This is just a peculiar thought I had while I was brushing up on my complex analysis notes and coincidentally having the (homog.) transport equation in mind:
Comparing the two set of equations
$$\partial_t u = \partial_x u \text{ in } \mathbb{R}^2 $$ $$u_0 = u(0, x)$$
and
$$ \partial_t u = i * \partial_x u \text{ in } \mathbb{R}^2$$ $$ \text{(Here, I identify $\mathbb{C}$ with $\mathbb{R}^2$ by setting $z=x+i*t$)}$$ $$u_0 = u(0, x)$$
look awfully similar with just a factor $"i"$ in front of one of the partials.

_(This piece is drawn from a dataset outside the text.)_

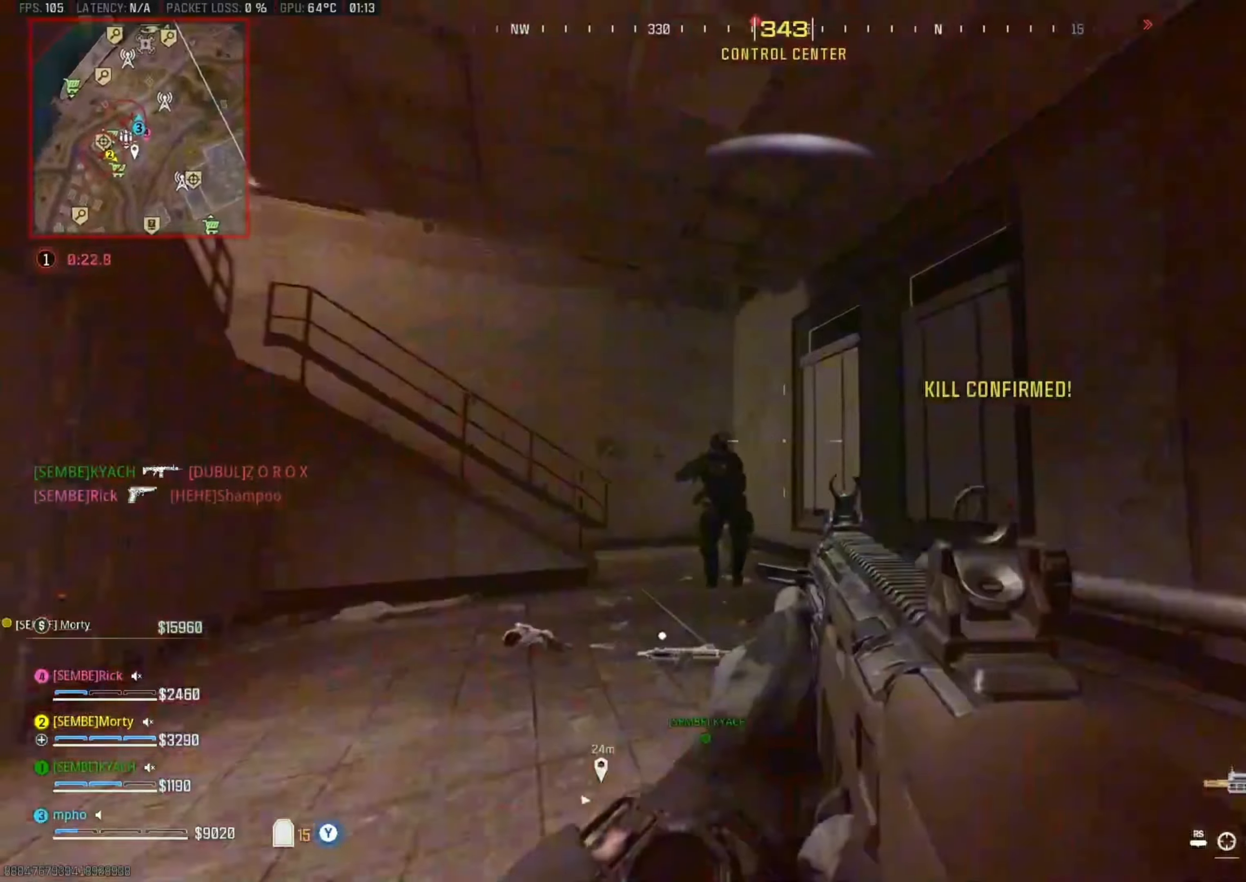
{"buttons": ["L2", "R2"], "left_stick": "left", "right_stick": "down", "events": [[100, "right_stick", "down-left"], [133, "R2", "down"], [283, "right_stick", "down-right"], [316, "A", "down"], [333, "right_stick", "down"], [450, "A", "up"]]}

I was wondering whether this would give us an opportunity to characterize what it means for a function to be holomorphic, since for the transport equation, we characterized with the initial data all of the solutions (namely they are of the form $u_0 = u(x+t)$).
Is there any more knowledge gained from this or is there no substantial merit in comparing?
The difference is striking: $\partial_t f -\partial_x f = 0 $ means the solution depends on $x-t$ only and is constant in directions $x+t$. The same is true for Cauchy-Riemann, but here the solutions depend on $z = x + i t$ only (holomorphic) and are independent on $z^\star = x- i y$, generating by this shortest known condition a complete theory of complex differentiable functions, that constitute most of what is known about real computable functions in any dimensions.